Chapter 159: Wings of Fire
The next morning, a veil of low fog clung to the hills around Port-Luthair. The air was damp and still, as if the land itself were holding its breath.
Inside the fortified hangar complex, Bruno stood before a new group of engineers, tacticians, and weapon specialists. They gathered around a reinforced drafting table littered with blueprints and sketches—some freshly inked, others annotated with smudged graphite and fingerprints.
A single question hovered over the table like smoke.

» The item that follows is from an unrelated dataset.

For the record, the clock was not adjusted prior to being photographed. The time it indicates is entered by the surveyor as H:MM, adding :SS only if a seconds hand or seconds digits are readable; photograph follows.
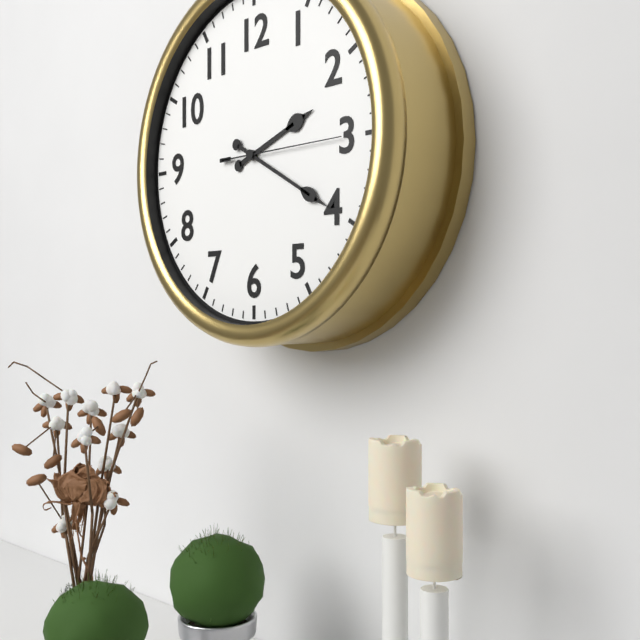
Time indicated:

"How do we arm the skies?"
Bruno's finger hovered over a new schematic—a modified version of the Falcon II with a top-mounted frame and side brackets near the cockpit.
"We begin with this," he said. "Lightweight, belt-fed. Something that doesn't rip the wings off."
Silvain Hartwell folded his arms, scanning the drawing. "A modified crankshaft under the forward propeller won't give us enough clearance. We'd need synchronization, or the bullets will tear through the blades."
"We can mount it above the nose instead," offered Amalia, leaning over the table. "Offset, angled slightly to the right. The pilot compensates by aim—like archers learning to shoot from horseback."
One of the weaponsmiths—Kellan Vire, a gruff, one-eyed veteran from the Artillery Corps—grunted in approval. "I can strip weight from the repeater design we use on cavalry wagons. Replace the casing with aluminum alloy. Barrel's short, but it'll punch clean through timber and flesh."
Bruno nodded. "Do it. Keep the firing rate modest—we need control, not a storm of bullets."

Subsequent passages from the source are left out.